Simply moving around a little more each day and doing a few more steps is the easiest and most effective way to increase your energy expenditure. This could involve walking to work instead of taking the car, getting off the bus a stop earlier, taking the stairs instead of the lift or running around with the kids for a little longer than usual.
It has been proven that those who have relatively active jobs and lifestyles, such as manual labourers, will burn more calories on a daily basis compared to those with sedentary jobs and lifestyles, such as desk-based workers.
Having a step count target gives us a goal and helps to keep us accountable. It reminds us to move more to try and hit our daily targets.
This is why we recommend tracking your steps and aiming for a specific step count target every day, alongside your training or exercise routine. There are plenty of ways to track your steps, for example on a Fitbit, Applewatch, Garmin, or a free app on your phone.
It’s important to remember that not all step trackers are accurate but, believe it or not, that doesn’t actually matter! What matters is consistently using the same tracker. It’s not the number of steps that counts but increasing your step count.
This is one of the reasons why we do not tell you to simply aim for 10,000 steps a day (a common number that is thrown around). Instead, we prefer to use percentages and tailor your step count target to what is realistic for you and your lifestyle. The aim is to move more and increasing your steps is possibly the easiest way to do this.
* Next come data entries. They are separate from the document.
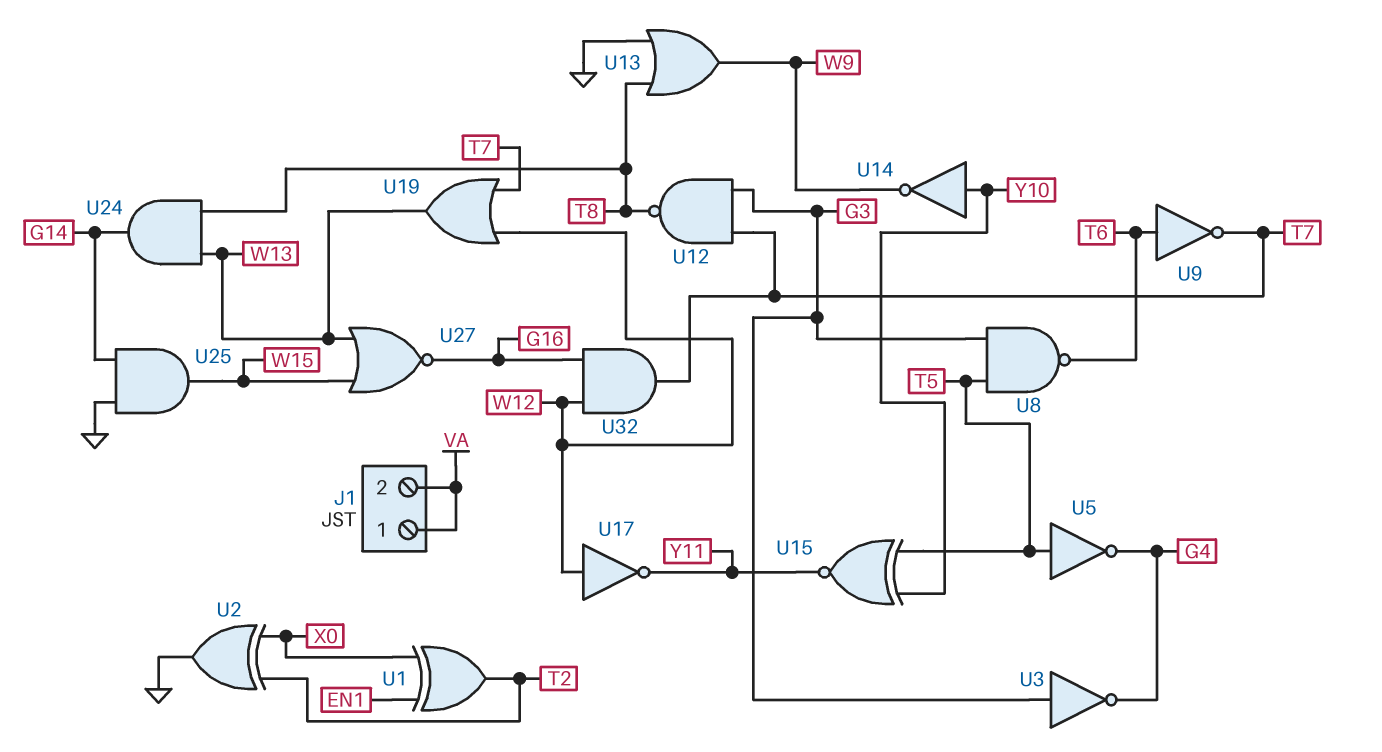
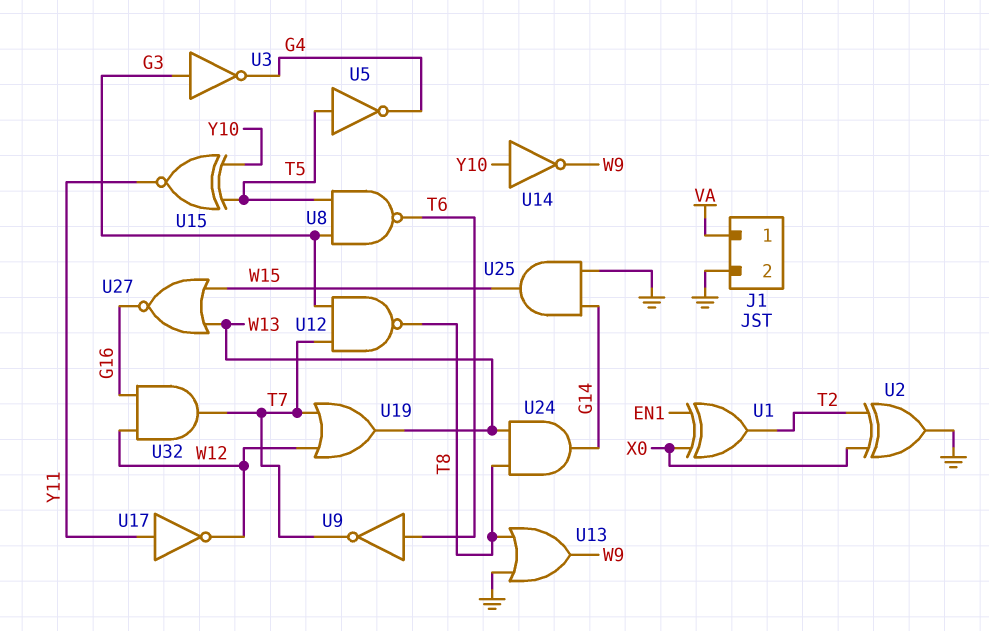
J1 pin 2: VA -> GND
U17: NOT (in W12, out Y11) -> NOT (in Y11, out W12)

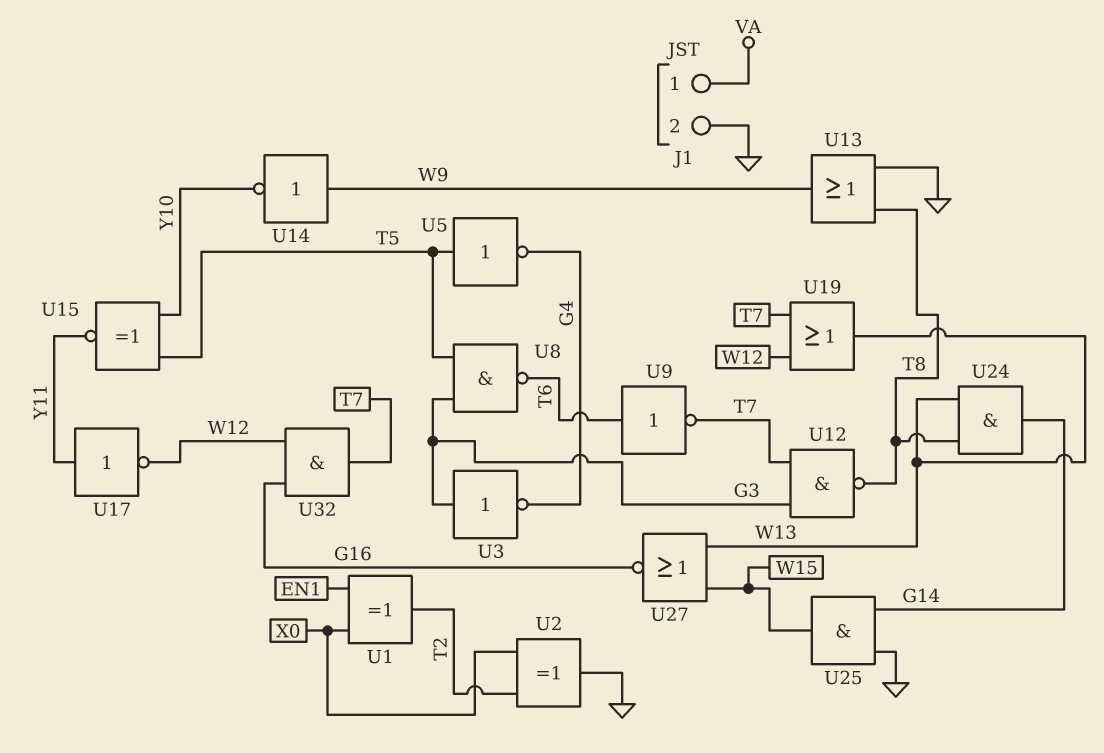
U14: NOT (in Y10, out W9) -> NOT (in W9, out Y10)

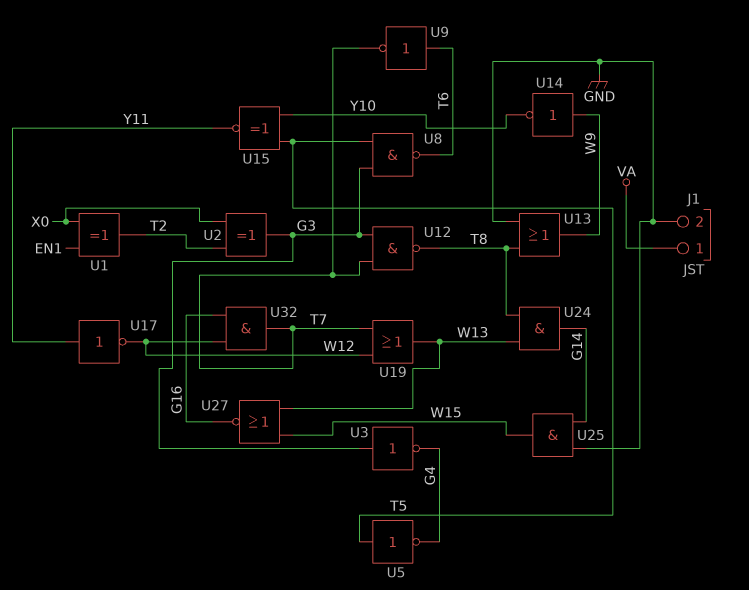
U2: XOR (in T2, in X0, out GND) -> XOR (in T2, in X0, out G3)

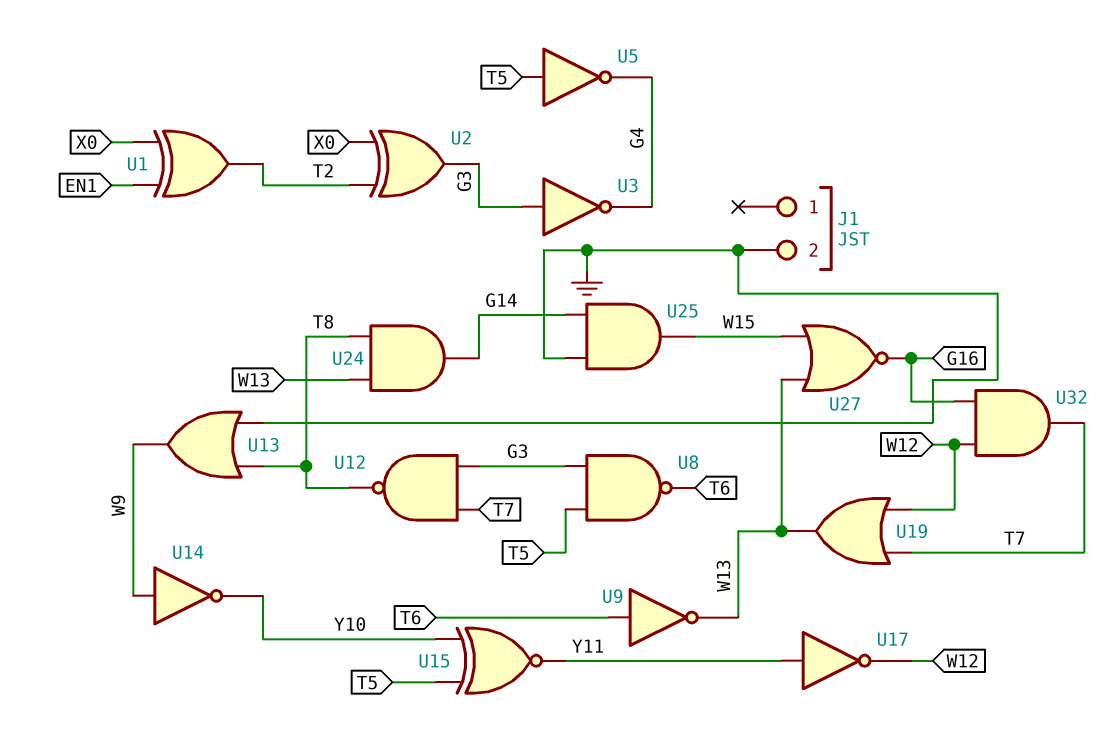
J1 pin 1: VA -> none
U9: NOT (in T6, out T7) -> NOT (in T6, out W13)

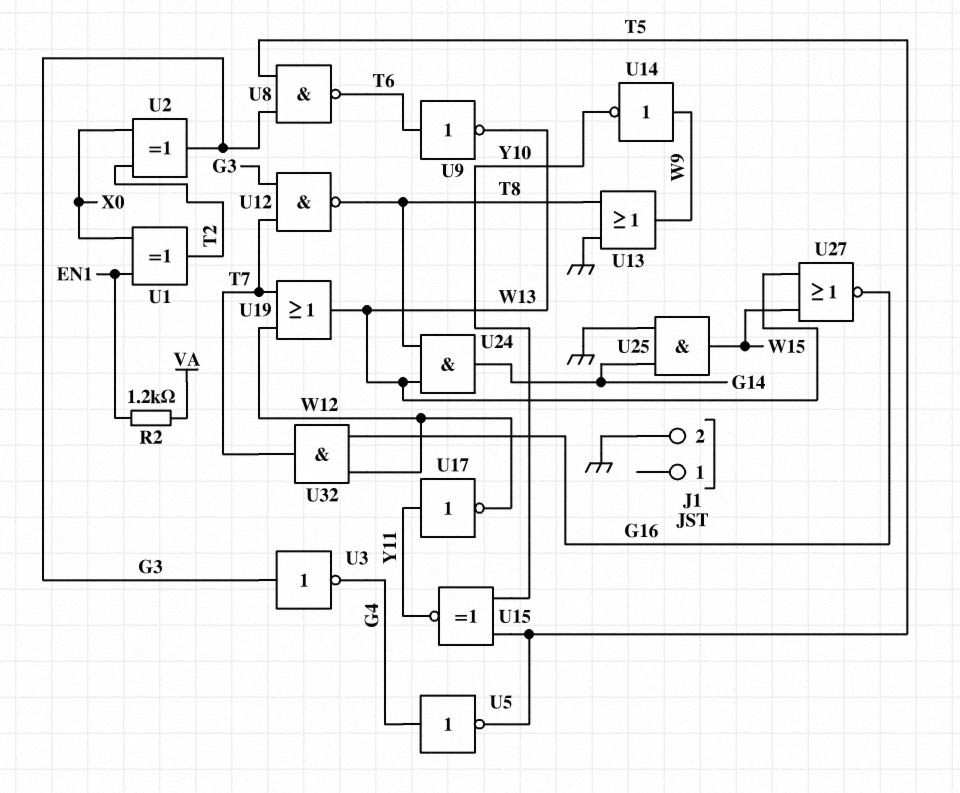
R2: none -> 1.2k (EN1, VA)
U5: NOT (in T5, out G4) -> NOT (in G4, out T5)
Some more ideas of ways to hit your step count target include:
- Get into a routine of walking – this could be first thing in the morning, during your lunch break, after dinner, or whenever fits into your schedule.
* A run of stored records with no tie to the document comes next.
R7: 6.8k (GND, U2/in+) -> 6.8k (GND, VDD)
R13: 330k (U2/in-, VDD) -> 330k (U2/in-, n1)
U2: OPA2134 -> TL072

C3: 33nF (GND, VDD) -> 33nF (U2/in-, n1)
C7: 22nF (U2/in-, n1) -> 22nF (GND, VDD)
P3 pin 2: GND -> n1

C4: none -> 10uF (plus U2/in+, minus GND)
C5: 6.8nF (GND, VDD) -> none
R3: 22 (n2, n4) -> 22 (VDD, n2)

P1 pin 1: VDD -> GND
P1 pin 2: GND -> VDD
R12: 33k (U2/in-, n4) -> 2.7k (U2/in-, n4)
- Walk to and from places instead of driving or taking public transport.
- Park a little further away from your destination, for example at the back of the supermarket car park, and walk the final leg.
- Go to the supermarket to shop instead of shopping online and getting your food delivered.
- Always take the stairs over the lift or escalator.
- Run up and down the stairs while you wait for the kettle to boil.
- Walk a new route with your dog – make it a little longer each time.
- Play football in the garden with the kids or grandkids, or chase them around the park instead of watching them from the bench.
- Instead of meeting a friend for coffee, go for a walk together while you catch up.
- Stop ignoring those weeds – do some gardening.
- Vacuum more often!
- Dance along to your favourite tunes or follow a dance video on YouTube.
- Do some yoga flows to relax instead of flopping onto the sofa after work.
- Be creative – anything that gets you moving!
The most important thing to remember is that every little bit adds up! Set yourself targets and move a little more each day. Whatever your current step count, if you increase it by 10-20% you will immediately be using more energy and therefore burning more calories.
Concentrate on your NEAT, combined with a sustainable calorie deficit and support that with your training/ exercise regime (prioritise strength and resistance training to help your body retain and build lean muscle mass) and you will definitely see weight loss results.